Write out again, exactly, the lines of the listing below from the first one through the one that contains "dosah dětí!", and no other lines.
-----
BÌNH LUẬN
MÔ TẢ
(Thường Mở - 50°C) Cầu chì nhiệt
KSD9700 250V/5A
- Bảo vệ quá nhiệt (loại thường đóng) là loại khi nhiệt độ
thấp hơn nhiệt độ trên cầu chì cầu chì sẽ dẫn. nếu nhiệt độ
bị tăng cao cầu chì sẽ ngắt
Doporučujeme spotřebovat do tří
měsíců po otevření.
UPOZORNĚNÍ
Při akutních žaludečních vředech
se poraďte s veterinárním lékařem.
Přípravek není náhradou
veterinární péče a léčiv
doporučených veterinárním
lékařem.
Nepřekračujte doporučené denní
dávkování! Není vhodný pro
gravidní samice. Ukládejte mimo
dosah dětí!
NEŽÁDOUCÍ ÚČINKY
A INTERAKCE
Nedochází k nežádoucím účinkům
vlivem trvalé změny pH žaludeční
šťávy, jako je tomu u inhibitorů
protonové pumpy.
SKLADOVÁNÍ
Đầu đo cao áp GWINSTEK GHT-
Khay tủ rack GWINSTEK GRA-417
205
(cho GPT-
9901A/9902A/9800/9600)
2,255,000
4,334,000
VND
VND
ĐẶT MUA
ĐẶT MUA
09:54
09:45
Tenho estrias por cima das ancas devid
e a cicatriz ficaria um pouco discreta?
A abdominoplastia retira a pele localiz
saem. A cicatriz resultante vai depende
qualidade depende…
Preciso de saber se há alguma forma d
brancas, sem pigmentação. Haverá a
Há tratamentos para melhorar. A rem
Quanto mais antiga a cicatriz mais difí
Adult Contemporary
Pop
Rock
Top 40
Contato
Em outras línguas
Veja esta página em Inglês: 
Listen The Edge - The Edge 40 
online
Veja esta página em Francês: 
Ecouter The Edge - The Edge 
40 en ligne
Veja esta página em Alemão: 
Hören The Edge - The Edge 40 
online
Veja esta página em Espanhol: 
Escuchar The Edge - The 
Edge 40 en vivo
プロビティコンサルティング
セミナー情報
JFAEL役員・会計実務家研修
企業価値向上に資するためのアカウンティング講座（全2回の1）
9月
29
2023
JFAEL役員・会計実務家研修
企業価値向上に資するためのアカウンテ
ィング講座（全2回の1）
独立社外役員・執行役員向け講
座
-----
**WRITTEN ANSWER:**
BÌNH LUẬN
MÔ TẢ
(Thường Mở - 50°C) Cầu chì nhiệt
KSD9700 250V/5A
- Bảo vệ quá nhiệt (loại thường đóng) là loại khi nhiệt độ
thấp hơn nhiệt độ trên cầu chì cầu chì sẽ dẫn. nếu nhiệt độ
bị tăng cao cầu chì sẽ ngắt
Doporučujeme spotřebovat do tří
měsíců po otevření.
UPOZORNĚNÍ
Při akutních žaludečních vředech
se poraďte s veterinárním lékařem.
Přípravek není náhradou
veterinární péče a léčiv
doporučených veterinárním
lékařem.
Nepřekračujte doporučené denní
dávkování! Není vhodný pro
gravidní samice. Ukládejte mimo
dosah dětí!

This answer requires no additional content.